En el refranero popular español existe un célebre dicho que dice "no se puede pedir peras al olmo', refiriéndose a la imposibilidad de pedir cosas inalcanzables o de exigir en exceso a alguien incapaz de cumplir con las expectativas. En el caso que nos refiere, a este Olmo se le pueden pedir peras, melocotones, plátanos o incluso tomates si hiciera falta, porque estamos ante un caso tan asombroso como insólito. Que un futbolista que juega en un club de forma satisfactoria, pero sin mayores estridencias, que no acaba de tener continuidad en el once por su querencia a las lesiones, acabe jugando un Mundial a un nivel tan espectacular, convirtiéndose en una de las estrellas y referentes de su selección y por ende del campeonato, resulta tan paradójico como extraordinario.

Dani Olmo ahora mismo se ha convertido en una de las estrellas de este Mundial, un auténtico líder, capaz de romper todo tipo de defensas gracias a su clarividencia y precisión, con una lectura de los partidos intachable y una capacidad de generar recursos de juego inagotable. Si a todo esto, añadimos un estado físico pletórico, nos encontramos con un Olmo estratosférico.

De hecho, si viniera un extraterrestre y viera los partidos de España, tendría más o menos claro que Olmo es el mejor jugador de La Roja, el más regular, el más utilizado y el más decisivo.

En condiciones normales, su nombre tendría que aparecer como el MVP del Mundial, ya no digamos si gana España la final, y ser un serio candidato para el Balón de Oro. Pero para conseguir ambos objetivos, aparte de ser un gran jugador, se ha de tener un respaldo mediático y de marketing que desgraciadamente el egarense no tiene. En este sentido, el único jugador de La Roja que cuenta con una carga de mercadotecnia ilimitada detrás es Lamine Yamal, quien tiene todos los números de llevarse el Balón de Oro si acaba conquistando el Mundial.

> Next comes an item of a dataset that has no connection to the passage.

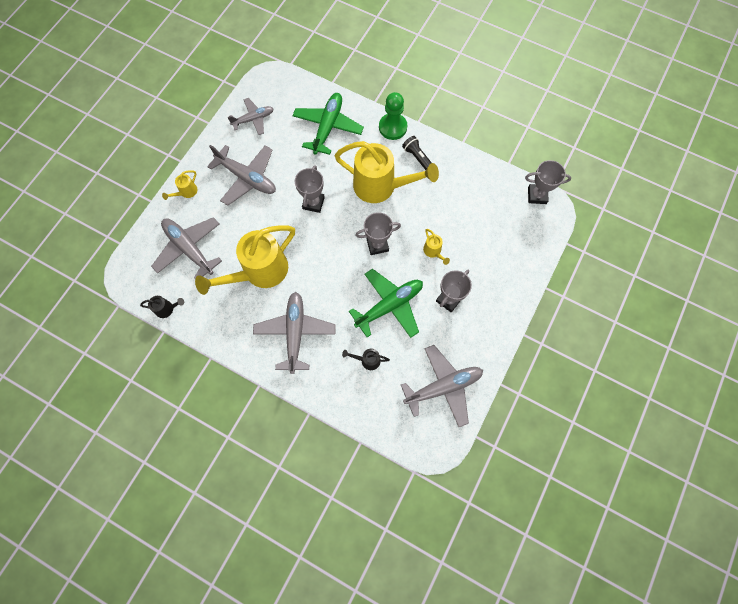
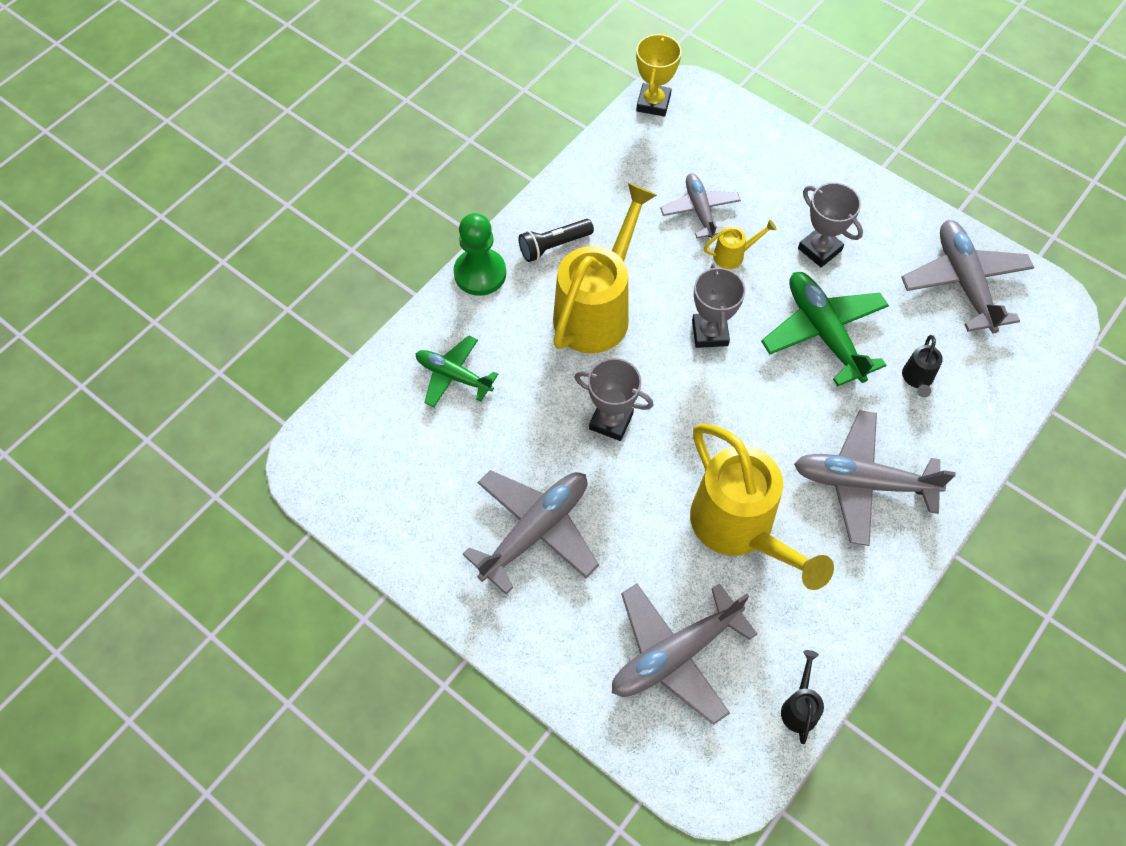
camera: 80 degrees left, 10 degrees down
yellow watering can [162,170,197,200] -> none
grey plane [227,98,274,135] -> grey plane moved to [660,173,741,239]
green plane [292,93,364,155] -> green plane [415,335,498,407], size x0.63
grey trophy [525,160,571,204] -> yellow trophy [636,33,682,116]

Pero si Olmo está siendo la gran revelación y sorpresa para muchos -si ahora mismo el Barcelona lo pusiera a la venta por 150 millones seguramente se lo quitarían de las manos-, el caso de Pedri es prácticamente el opuesto, hasta el punto de haber perdido la titularidad en los dos últimos partidos por un Fabián más bullicioso y resolutivo. El canario, que tendría que ser una de las estrellas de la gran cita futbolística, no acaba de sentirse cómodo en el campo, con muchos problema para generar su juego, seguramente también víctima de una temporada tan intensa como extenuante, donde lo ha jugado prácticamente todo con Flick.

Después de Olmo, hay otro jugador que está dejando su huella de forma indeleble. Se trata de Marc Cucurella, un lateral izquierdo adrenalínico e impetuoso, que lidera su banda con mano de hierro, secando a todo aquel que osa adentrarse en su territorio. No hay duda de que Florentino Pérez debe estar frotándose las manos al comprobar el acierto del fichaje, tras los experimentos fallidos de Fran García y Álvaro Carreras.

Eso sí, si hablamos de estrellas del Mundial, un nombre propio aparece con luz propia: Pau Cubarsí. Está siendo el mejor central del Mundial, a años luz del resto. A sus 19 años es ahora mismo el 'culpable' de que a Unai Simón sólo le hayan chutado seis veces a portería en todo el Mundial, encajando un gol en siete partidos. Todos los elogios se quedan cortos. Y es que si fuera un delantero y no un defensa, ya tendría que empezar a hacer un hueco en su comedor para colocar el MVP del Mundial y el Balón de Oro al mejor futbolista del planeta.